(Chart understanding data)
######
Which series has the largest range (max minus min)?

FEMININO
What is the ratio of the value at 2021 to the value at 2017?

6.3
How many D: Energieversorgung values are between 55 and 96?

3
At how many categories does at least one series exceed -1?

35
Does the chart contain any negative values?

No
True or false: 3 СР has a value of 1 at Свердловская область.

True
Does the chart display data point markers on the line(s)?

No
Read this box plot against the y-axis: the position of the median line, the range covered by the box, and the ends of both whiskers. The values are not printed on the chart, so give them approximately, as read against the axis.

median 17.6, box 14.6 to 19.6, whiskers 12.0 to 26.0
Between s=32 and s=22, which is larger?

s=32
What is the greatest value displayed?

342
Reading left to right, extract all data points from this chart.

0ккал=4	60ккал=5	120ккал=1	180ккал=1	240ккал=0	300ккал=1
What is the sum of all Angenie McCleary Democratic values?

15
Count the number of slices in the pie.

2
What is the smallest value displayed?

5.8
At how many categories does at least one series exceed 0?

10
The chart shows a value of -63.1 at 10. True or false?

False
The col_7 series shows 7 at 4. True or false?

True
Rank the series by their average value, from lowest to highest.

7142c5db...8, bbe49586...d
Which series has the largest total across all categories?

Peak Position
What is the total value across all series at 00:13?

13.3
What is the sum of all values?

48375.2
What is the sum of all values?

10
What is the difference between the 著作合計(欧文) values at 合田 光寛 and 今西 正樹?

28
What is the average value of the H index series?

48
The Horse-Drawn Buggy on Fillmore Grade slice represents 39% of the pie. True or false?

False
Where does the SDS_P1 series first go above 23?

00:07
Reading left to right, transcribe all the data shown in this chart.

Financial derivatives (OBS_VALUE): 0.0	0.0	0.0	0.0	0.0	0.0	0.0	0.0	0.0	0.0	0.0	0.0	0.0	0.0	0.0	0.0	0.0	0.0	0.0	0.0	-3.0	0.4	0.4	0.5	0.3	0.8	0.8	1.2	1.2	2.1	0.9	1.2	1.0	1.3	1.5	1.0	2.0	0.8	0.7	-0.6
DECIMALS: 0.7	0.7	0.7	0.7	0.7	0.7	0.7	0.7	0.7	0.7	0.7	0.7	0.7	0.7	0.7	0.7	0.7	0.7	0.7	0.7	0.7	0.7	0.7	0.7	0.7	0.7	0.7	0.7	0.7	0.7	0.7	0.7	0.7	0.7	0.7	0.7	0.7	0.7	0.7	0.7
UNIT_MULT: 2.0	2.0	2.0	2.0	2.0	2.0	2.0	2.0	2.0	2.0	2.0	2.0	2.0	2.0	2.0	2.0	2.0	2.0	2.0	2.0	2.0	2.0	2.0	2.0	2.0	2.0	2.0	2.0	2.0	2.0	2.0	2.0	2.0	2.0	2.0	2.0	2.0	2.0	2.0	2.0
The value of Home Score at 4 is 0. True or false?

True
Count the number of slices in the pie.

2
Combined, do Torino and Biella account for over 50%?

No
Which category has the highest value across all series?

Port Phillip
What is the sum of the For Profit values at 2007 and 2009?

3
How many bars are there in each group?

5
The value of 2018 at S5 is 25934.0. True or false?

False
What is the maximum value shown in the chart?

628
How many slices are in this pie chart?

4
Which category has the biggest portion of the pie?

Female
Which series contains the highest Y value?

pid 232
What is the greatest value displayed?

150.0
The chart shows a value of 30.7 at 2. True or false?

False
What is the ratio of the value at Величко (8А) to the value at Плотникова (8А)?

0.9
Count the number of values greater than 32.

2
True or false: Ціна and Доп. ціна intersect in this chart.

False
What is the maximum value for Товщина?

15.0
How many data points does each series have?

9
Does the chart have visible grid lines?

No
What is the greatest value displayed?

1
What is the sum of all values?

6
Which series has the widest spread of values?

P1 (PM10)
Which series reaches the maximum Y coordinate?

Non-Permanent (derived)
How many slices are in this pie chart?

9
######
EXERCISE PROMPT:
Convert the records above into a Markdown table with two columns, Row and Line. Give each non-blank line its own row, numbered in order, and leave out blank lines.

ANSWER TO THIS EXERCISE:
| Row | Line |
|---|---|
| 1 | Which series has the largest range (max minus min)? |
| 2 | FEMININO |
| 3 | What is the ratio of the value at 2021 to the value at 2017? |
| 4 | 6.3 |
| 5 | How many D: Energieversorgung values are between 55 and 96? |
| 6 | 3 |
| 7 | At how many categories does at least one series exceed -1? |
| 8 | 35 |
| 9 | Does the chart contain any negative values? |
| 10 | No |
| 11 | True or false: 3 СР has a value of 1 at Свердловская область. |
| 12 | True |
| 13 | Does the chart display data point markers on the line(s)? |
| 14 | No |
| 15 | Read this box plot against the y-axis: the position of the median line, the range covered by the box, and the ends of both whiskers. The values are not printed on the chart, so give them approximately, as read against the axis. |
| 16 | median 17.6, box 14.6 to 19.6, whiskers 12.0 to 26.0 |
| 17 | Between s=32 and s=22, which is larger? |
| 18 | s=32 |
| 19 | What is the greatest value displayed? |
| 20 | 342 |
| 21 | Reading left to right, extract all data points from this chart. |
| 22 | 0ккал=4	60ккал=5	120ккал=1	180ккал=1	240ккал=0	300ккал=1 |
| 23 | What is the sum of all Angenie McCleary Democratic values? |
| 24 | 15 |
| 25 | Count the number of slices in the pie. |
| 26 | 2 |
| 27 | What is the smallest value displayed? |
| 28 | 5.8 |
| 29 | At how many categories does at least one series exceed 0? |
| 30 | 10 |
| 31 | The chart shows a value of -63.1 at 10. True or false? |
| 32 | False |
| 33 | The col_7 series shows 7 at 4. True or false? |
| 34 | True |
| 35 | Rank the series by their average value, from lowest to highest. |
| 36 | 7142c5db...8, bbe49586...d |
| 37 | Which series has the largest total across all categories? |
| 38 | Peak Position |
| 39 | What is the total value across all series at 00:13? |
| 40 | 13.3 |
| 41 | What is the sum of all values? |
| 42 | 48375.2 |
| 43 | What is the sum of all values? |
| 44 | 10 |
| 45 | What is the difference between the 著作合計(欧文) values at 合田 光寛 and 今西 正樹? |
| 46 | 28 |
| 47 | What is the average value of the H index series? |
| 48 | 48 |
| 49 | The Horse-Drawn Buggy on Fillmore Grade slice represents 39% of the pie. True or false? |
| 50 | False |
| 51 | Where does the SDS_P1 series first go above 23? |
| 52 | 00:07 |
| 53 | Reading left to right, transcribe all the data shown in this chart. |
| 54 | Financial derivatives (OBS_VALUE): 0.0	0.0	0.0	0.0	0.0	0.0	0.0	0.0	0.0	0.0	0.0	0.0	0.0	0.0	0.0	0.0	0.0	0.0	0.0	0.0	-3.0	0.4	0.4	0.5	0.3	0.8	0.8	1.2	1.2	2.1	0.9	1.2	1.0	1.3	1.5	1.0	2.0	0.8	0.7	-0.6 |
| 55 | DECIMALS: 0.7	0.7	0.7	0.7	0.7	0.7	0.7	0.7	0.7	0.7	0.7	0.7	0.7	0.7	0.7	0.7	0.7	0.7	0.7	0.7	0.7	0.7	0.7	0.7	0.7	0.7	0.7	0.7	0.7	0.7	0.7	0.7	0.7	0.7	0.7	0.7	0.7	0.7	0.7	0.7 |
| 56 | UNIT_MULT: 2.0	2.0	2.0	2.0	2.0	2.0	2.0	2.0	2.0	2.0	2.0	2.0	2.0	2.0	2.0	2.0	2.0	2.0	2.0	2.0	2.0	2.0	2.0	2.0	2.0	2.0	2.0	2.0	2.0	2.0	2.0	2.0	2.0	2.0	2.0	2.0	2.0	2.0	2.0	2.0 |
| 57 | The value of Home Score at 4 is 0. True or false? |
| 58 | True |
| 59 | Count the number of slices in the pie. |
| 60 | 2 |
| 61 | Combined, do Torino and Biella account for over 50%? |
| 62 | No |
| 63 | Which category has the highest value across all series? |
| 64 | Port Phillip |
| 65 | What is the sum of the For Profit values at 2007 and 2009? |
| 66 | 3 |
| 67 | How many bars are there in each group? |
| 68 | 5 |
| 69 | The value of 2018 at S5 is 25934.0. True or false? |
| 70 | False |
| 71 | What is the maximum value shown in the chart? |
| 72 | 628 |
| 73 | How many slices are in this pie chart? |
| 74 | 4 |
| 75 | Which category has the biggest portion of the pie? |
| 76 | Female |
| 77 | Which series contains the highest Y value? |
| 78 | pid 232 |
| 79 | What is the greatest value displayed? |
| 80 | 150.0 |
| 81 | The chart shows a value of 30.7 at 2. True or false? |
| 82 | False |
| 83 | What is the ratio of the value at Величко (8А) to the value at Плотникова (8А)? |
| 84 | 0.9 |
| 85 | Count the number of values greater than 32. |
| 86 | 2 |
| 87 | True or false: Ціна and Доп. ціна intersect in this chart. |
| 88 | False |
| 89 | What is the maximum value for Товщина? |
| 90 | 15.0 |
| 91 | How many data points does each series have? |
| 92 | 9 |
| 93 | Does the chart have visible grid lines? |
| 94 | No |
| 95 | What is the greatest value displayed? |
| 96 | 1 |
| 97 | What is the sum of all values? |
| 98 | 6 |
| 99 | Which series has the widest spread of values? |
| 100 | P1 (PM10) |
| 101 | Which series reaches the maximum Y coordinate? |
| 102 | Non-Permanent (derived) |
| 103 | How many slices are in this pie chart? |
| 104 | 9 |